Bij dat al, Hij regeert de gedachten van ieder mens, hoewel de mens er zelf van overtuigd is, dat hij dat vindt en dat hij dat bedacht en ontwikkeld heeft. Maar God doet dat alles meewerken ten goede van wie Hem liefhebben.
We lezen van Nebukadnezar, koning van Babel, om Israël te straffen vanwege verhardende afval en ongehoorzaamheid, het weigeren te luisteren naar het woord van de Heere. Dan zien we, dat de Heere ook in de heidenlanden regeert en aanstelt wie Hem behaagt, macht geeft, invloed, ja, tot ongekende hoogte. Dan lezen we in de profetieën van Daniël, dat Daniël eerst zegt: ‘De Naam Gods zij geloofd van eeuwigheid tot in eeuwigheid, want Zijne is de wijsheid en de kracht. Want Hij verandert de tijden en stonden, Hij zet de koningen af en Hij bevestigt de koningen;’ 2:20 en 21.
Daarna tegen koning Nebukadnezar, vers 37 en 38: ‘Gij, o koning, zijt een koning der koningen; want de God des hemels heeft u een koninkrijk, macht en sterkte en eer gegeven; en overal waar mensenkinderen wonen heeft Hij de beesten des velds en de vogelen des hemels in uw hand gegeven, en Hij heeft u gesteld tot een heerser over al dezelve;’ Dan in vers 44: ‘Doch in de dagen van die koningen zal de God des hemels een koninkrijk verwekken, dat in eeuwigheid niet zal verstoord worden; en dat koninkrijk zal aan geen ander volk overgelaten worden; het zal al die koninkrijken vermalen en tenietdoen, maar zelf zal het in alle eeuwigheid bestaan.’ En zó is gebeurd: Jezus Christus, de Koning der koningen, de Heere der heren, heeft overwonnen en zal overwinnen.

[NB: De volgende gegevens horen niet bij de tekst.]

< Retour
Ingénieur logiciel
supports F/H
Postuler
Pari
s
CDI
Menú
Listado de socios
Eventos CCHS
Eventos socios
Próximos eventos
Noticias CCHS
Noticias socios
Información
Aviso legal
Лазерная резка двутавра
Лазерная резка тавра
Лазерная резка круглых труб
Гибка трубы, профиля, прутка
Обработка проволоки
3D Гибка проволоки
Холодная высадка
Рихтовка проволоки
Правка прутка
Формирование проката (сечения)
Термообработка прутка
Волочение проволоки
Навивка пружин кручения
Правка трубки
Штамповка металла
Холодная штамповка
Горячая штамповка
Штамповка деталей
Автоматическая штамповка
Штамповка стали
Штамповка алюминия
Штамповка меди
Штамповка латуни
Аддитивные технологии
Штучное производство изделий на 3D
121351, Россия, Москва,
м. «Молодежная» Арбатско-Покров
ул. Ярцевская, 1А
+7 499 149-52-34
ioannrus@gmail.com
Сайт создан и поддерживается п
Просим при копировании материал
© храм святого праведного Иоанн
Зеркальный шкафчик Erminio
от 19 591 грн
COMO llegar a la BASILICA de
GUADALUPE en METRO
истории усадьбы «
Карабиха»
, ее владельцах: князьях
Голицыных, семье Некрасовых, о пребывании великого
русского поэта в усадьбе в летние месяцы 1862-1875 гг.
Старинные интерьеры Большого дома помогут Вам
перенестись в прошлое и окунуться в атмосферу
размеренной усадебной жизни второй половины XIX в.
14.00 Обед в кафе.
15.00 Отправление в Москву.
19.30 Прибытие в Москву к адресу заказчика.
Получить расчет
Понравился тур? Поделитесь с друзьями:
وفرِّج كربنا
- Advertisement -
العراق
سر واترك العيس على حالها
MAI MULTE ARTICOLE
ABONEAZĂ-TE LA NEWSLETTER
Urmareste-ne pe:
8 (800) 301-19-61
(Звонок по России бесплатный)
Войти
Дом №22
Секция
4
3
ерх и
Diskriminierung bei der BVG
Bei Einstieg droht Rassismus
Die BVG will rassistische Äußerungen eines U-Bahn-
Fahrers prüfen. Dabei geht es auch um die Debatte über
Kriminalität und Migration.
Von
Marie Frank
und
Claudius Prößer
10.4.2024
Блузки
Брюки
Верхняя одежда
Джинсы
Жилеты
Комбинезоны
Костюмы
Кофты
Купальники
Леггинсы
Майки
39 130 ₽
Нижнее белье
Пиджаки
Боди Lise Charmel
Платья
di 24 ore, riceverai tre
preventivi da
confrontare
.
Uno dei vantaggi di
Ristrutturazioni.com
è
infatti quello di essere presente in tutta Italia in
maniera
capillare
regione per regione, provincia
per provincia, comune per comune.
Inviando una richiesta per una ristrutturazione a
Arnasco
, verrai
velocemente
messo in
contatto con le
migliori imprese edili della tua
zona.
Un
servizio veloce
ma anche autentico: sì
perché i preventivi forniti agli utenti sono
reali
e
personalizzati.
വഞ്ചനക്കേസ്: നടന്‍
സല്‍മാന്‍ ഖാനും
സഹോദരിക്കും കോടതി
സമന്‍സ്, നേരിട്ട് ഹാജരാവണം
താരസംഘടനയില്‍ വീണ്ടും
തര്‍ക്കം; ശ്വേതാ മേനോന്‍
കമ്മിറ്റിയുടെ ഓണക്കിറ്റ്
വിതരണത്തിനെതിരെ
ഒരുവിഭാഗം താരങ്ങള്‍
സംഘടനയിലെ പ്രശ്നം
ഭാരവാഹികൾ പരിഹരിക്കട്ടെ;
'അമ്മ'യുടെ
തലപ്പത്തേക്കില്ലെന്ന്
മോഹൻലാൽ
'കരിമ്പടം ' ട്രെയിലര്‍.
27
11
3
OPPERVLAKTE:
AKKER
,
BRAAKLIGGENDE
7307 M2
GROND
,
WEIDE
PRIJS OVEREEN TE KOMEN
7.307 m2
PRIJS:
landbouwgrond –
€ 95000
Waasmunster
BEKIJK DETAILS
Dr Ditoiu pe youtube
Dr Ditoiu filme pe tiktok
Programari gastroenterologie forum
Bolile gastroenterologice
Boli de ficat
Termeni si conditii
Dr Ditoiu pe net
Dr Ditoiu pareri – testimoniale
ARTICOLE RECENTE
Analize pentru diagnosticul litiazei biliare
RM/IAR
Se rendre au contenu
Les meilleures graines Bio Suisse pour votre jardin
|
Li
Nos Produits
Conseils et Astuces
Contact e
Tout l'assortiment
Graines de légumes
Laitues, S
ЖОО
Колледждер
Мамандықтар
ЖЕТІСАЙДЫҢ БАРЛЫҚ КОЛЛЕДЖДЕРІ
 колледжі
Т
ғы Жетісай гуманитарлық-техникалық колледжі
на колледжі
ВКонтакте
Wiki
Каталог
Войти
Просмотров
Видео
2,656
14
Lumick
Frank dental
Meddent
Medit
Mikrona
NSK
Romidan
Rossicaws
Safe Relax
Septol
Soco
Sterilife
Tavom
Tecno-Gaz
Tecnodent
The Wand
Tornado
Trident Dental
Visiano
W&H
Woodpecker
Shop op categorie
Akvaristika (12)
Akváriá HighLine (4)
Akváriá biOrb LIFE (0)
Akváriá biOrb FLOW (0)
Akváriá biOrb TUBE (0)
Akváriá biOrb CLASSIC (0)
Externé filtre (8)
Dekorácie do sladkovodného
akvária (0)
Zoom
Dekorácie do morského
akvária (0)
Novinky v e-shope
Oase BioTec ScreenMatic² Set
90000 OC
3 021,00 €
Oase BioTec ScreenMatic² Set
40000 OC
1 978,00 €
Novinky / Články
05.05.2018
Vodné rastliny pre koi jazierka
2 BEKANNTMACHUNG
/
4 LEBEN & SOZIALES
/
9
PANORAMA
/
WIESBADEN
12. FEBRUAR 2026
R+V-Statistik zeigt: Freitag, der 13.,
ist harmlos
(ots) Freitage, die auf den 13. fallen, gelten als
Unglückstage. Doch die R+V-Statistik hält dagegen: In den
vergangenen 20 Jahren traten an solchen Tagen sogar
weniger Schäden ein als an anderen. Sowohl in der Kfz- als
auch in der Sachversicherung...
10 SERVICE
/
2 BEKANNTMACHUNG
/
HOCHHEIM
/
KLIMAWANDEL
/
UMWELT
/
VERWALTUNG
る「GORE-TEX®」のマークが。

We zien, dat Nebukadnezar zich niet bekeert, noch zijn wijzen, noch zijn machtigen, waarna God hem voor een tijd het verstand ontneemt en hem gras doet eten als een rund. Daarna doet God hem terugkeren tot zijn vorige glorie, eer en macht, maar hij bekeert zich niet.
Dan wordt Nebukadnezar gestraft, dan wordt Babel gestraft. Want de Heere roept mensen tot macht, stelt heersers aan en voert – ook door hen – Zijn oordelen uit. Ze worden neergestoten in het dodenrijk, daar liggen ze, te midden van hen die ze verdrukten en vervolgden. Lees Ezechiël 31 en 32 daarover. Laat ieder mens, hoog of laag, tot grote macht gekomen of machteloos, bedenken, dat het leven een ogenblik, een damp, is en daarna het oordeel van de levende God, de Eeuwige, Die rechtvaardig oordeelt en vergeldt naar ieders werk.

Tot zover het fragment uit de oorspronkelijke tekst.